▸ **TASK DATA**:
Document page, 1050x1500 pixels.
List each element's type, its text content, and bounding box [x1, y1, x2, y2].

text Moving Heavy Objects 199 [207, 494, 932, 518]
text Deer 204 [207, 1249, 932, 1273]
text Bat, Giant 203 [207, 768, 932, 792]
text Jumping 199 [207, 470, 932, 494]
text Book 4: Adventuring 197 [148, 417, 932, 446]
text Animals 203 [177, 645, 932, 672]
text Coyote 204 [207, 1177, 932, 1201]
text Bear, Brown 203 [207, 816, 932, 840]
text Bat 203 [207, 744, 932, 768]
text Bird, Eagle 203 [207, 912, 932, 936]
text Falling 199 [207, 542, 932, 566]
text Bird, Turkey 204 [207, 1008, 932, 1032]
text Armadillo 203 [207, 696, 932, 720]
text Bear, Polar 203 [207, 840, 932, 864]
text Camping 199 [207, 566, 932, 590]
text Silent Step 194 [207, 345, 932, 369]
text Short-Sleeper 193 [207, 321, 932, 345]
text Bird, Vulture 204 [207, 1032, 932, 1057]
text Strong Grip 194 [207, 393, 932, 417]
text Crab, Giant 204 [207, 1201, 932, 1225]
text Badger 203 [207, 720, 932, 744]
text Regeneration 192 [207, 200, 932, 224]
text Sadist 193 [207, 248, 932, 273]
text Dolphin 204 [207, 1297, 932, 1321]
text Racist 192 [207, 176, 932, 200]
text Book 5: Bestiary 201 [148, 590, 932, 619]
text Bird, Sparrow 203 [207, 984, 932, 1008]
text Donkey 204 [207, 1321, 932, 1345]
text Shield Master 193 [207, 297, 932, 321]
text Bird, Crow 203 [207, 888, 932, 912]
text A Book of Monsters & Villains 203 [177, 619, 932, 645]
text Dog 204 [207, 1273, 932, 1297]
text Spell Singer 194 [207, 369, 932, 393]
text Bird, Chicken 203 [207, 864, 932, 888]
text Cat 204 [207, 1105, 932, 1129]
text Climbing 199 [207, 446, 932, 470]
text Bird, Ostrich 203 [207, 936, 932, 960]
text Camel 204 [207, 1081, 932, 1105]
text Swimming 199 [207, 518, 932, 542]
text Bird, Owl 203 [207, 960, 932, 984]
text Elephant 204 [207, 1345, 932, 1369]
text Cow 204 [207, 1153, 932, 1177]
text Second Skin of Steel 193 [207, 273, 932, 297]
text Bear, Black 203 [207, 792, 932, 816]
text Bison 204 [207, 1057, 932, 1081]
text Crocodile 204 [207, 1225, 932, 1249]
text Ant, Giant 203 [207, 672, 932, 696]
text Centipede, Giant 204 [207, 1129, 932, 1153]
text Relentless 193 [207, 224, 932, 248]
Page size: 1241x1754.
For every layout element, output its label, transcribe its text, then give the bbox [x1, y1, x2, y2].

▸ **BRIEF**: Change "Jumping" to "Leaping" in the records above, leaving everything else as it is. Start at the line that contains "text Moving Heavy", stop after the line that contains "text Book 4: Adventuring", and give back only those lines.

▸ **FINAL RESULT**:
text Moving Heavy Objects 199 [207, 494, 932, 518]
text Deer 204 [207, 1249, 932, 1273]
text Bat, Giant 203 [207, 768, 932, 792]
text Leaping 199 [207, 470, 932, 494]
text Book 4: Adventuring 197 [148, 417, 932, 446]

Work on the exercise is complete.